__Passage présenté__.
Le Dialogue de l’âme et de l’intellect
par Menahem TEMIM
Rabbi Moché ‘Haïm LUZZATTO, Les voies de la direction divine, Titre original : דעת תבונות/Da’at Tevounote, Traduit en français par M. Chriqui, Jerusalem, Éditions Ram’hal, 2002.
« Il est de mon désir d’obtenir des réponses aux interrogations soulevées par le verset : « Tu reconnaîtras en ton coeur que l’Éternel est Dieu »/תאותי ורצוני להתישב אל קצת דברים מאותם שנאמר בהם « והשבת אל-לבבך כי ה’ הוא האלק’ם « Tavati ourtsoni lehitiachev al qetsat devarim mevotam cheneemar bahem ‘‘Vahachevta el levavekha ki Hachem hou haEloqim’’ »), p.38-39.
L’âme, travaillée sinon par le doute, du moins par les questions auxquelles elle ne peut trouver de réponse, exprime ainsi son désir de s’adresser à l’intellect pour trouver satisfaction.
L’âme questionne
Le kabbaliste et philosophe italien, Rabbi Moché ‘Haïm Luzzato (1707 – 1746) que l’on désigne communément par l’acronyme de Ram’hal, fait dialoguer, d’une façon presque ludique, deux entités allégoriques : l’âme (נשמה/nechama) et l’intellect (שכל/sekhel).
Ce dialogue occupe seize chapitres des Voies de la Direction divine ( דעת תבונות/Da’ate Tevounote, abrégé désormais DT), un essai de pensée juive publié en 1740 à Amsterdam.
L’âme interroge l’intellect sur les Treize principes de foi de Maïmonide (Commentaire sur la Michna, Traité Sanhédrin,10:1). En treize articles, l’auteur du Guide des Égarés rassemble les points de doctrine essentiels du judaïsme. Cette formulation synthétique et dogmatique, inhabituelle dans le foisonnant corpus de la tradition juive, a finalement été acceptée de manière unanime.
L’intellect, sollicité, essaye de donner à l’âme des réponses sur des points qu’elle n’arrive pas à appréhender. Les Treize principes de foi de Maïmonide sont abordés les uns après les autres.
Ainsi, l’âme adopte un point de vue rationaliste qui rappelle justement la vision maïmonidienne, philosophique et résolument rationaliste de la foi juive. L’intellect lui répond, en désirant compléter la vision de l’âme, et non pas la contredire, la nier ou s’opposer à elle. Au-delà des deux entités, c’est la vision rationaliste et une conception plus mystique de la Torah qui entrent en confrontation et que le Ram’hal tente même de concilier.
Par exemple, dans le premier chapitre (p.38-42), Ram’hal amorce le dialogue en faisant dire à l’âme qu’elle a foi en certains points précis, comme l’existence de Dieu et Son Unité- p. 39-40, (מציאות ה‘ ,יחודו/metsioute Hachem, ye’houdo) mais qu’elle n’a pas d’explication satisfaisante sur des sujets comme la résurrection des morts/תחית המתי /T’hiate Hamétime, p. 40-41 . Elle affirme y croire, car elle le doit, mais ne pas réussir à les expliquer en profondeur. Dans le DT, le Ram’hal se propose donc d’expliquer ces points précis, en demeurant, la plupart du temps, le plus rationnel possible. On n’est pas dans le registre de la révélation : le Ram’hal propose une réflexion où seule l’intelligence est convoquée.

__Données enregistrées__.
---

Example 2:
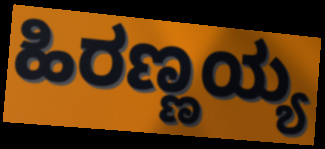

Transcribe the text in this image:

ಹಿರಣ್ಣಯ್ಯ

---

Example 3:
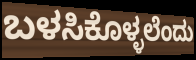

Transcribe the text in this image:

ಬಳಸಿಕೊಳ್ಳಲೆಂದು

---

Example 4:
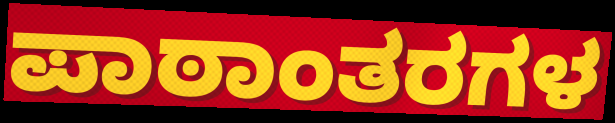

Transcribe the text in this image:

ಪಾಠಾಂತರಗಳ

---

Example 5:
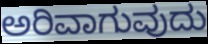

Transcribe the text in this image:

ಅರಿವಾಗುವುದುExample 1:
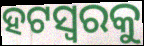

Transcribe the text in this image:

ହଟସ୍ଵରକୁ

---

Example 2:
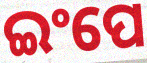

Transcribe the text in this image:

ଇଂପେ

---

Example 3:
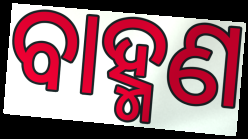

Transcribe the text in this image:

ବାହ୍ମଣ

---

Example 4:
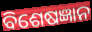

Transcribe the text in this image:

ବିଶେଷଜ୍ଞାନ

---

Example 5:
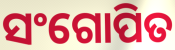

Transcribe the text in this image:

ସଂଗୋପିତ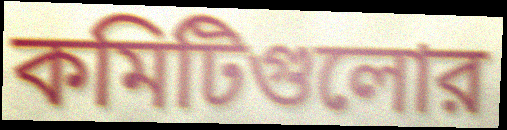
কমিটিগুলোরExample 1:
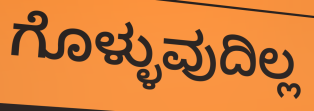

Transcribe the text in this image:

ಗೊಳ್ಳುವುದಿಲ್ಲ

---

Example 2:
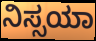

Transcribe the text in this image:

ನಿಸ್ಸಯಾ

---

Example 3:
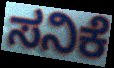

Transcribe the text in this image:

ಸನಿಕೆ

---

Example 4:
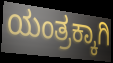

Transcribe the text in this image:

ಯಂತ್ರಕ್ಕಾಗಿ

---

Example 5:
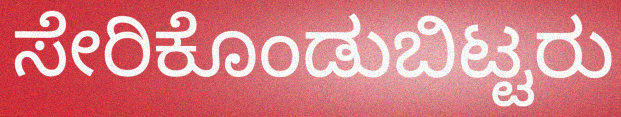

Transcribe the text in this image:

ಸೇರಿಕೊಂಡುಬಿಟ್ಟರು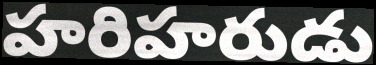
హరిహరుడు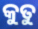
କୁତୁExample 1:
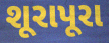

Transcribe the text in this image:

શૂરાપૂરા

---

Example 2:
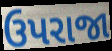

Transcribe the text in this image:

ઉપરાજા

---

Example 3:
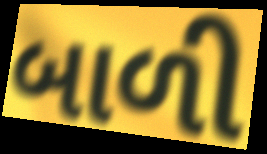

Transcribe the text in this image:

બાળી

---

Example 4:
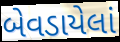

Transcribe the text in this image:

બેવડાયેલાં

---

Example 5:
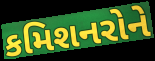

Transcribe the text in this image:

કમિશનરોને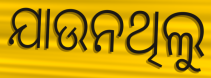
ଯାଉନଥିଲୁ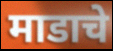
माडाचेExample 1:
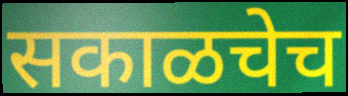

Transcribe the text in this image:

सकाळचेच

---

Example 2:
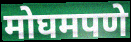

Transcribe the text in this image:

मोघमपणे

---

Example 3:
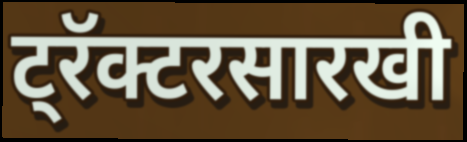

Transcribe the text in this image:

ट्रॅक्टरसारखी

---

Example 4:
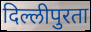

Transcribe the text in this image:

दिल्लीपुरता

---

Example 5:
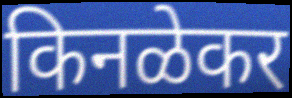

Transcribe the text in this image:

किनळेकरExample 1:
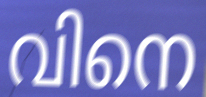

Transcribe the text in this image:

വിനെ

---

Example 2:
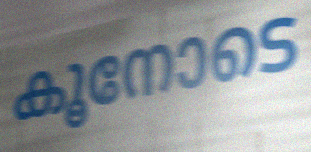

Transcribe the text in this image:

കൂനോടെ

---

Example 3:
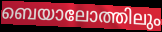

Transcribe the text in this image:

ബെയാലോത്തിലും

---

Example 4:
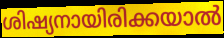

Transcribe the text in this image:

ശിഷ്യനായിരിക്കയാൽ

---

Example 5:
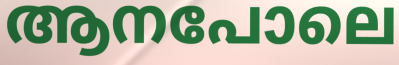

__Consigne__.
Recopiez le passage présenté en commençant à « L’âme questionne » et en terminant à « et l’intellect (שכל/sekhel). ». Ces données n'ont aucun lien avec le passage présenté.

__Réponse complète__.
L’âme questionne
Le kabbaliste et philosophe italien, Rabbi Moché ‘Haïm Luzzato (1707 – 1746) que l’on désigne communément par l’acronyme de Ram’hal, fait dialoguer, d’une façon presque ludique, deux entités allégoriques : l’âme (נשמה/nechama) et l’intellect (שכל/sekhel).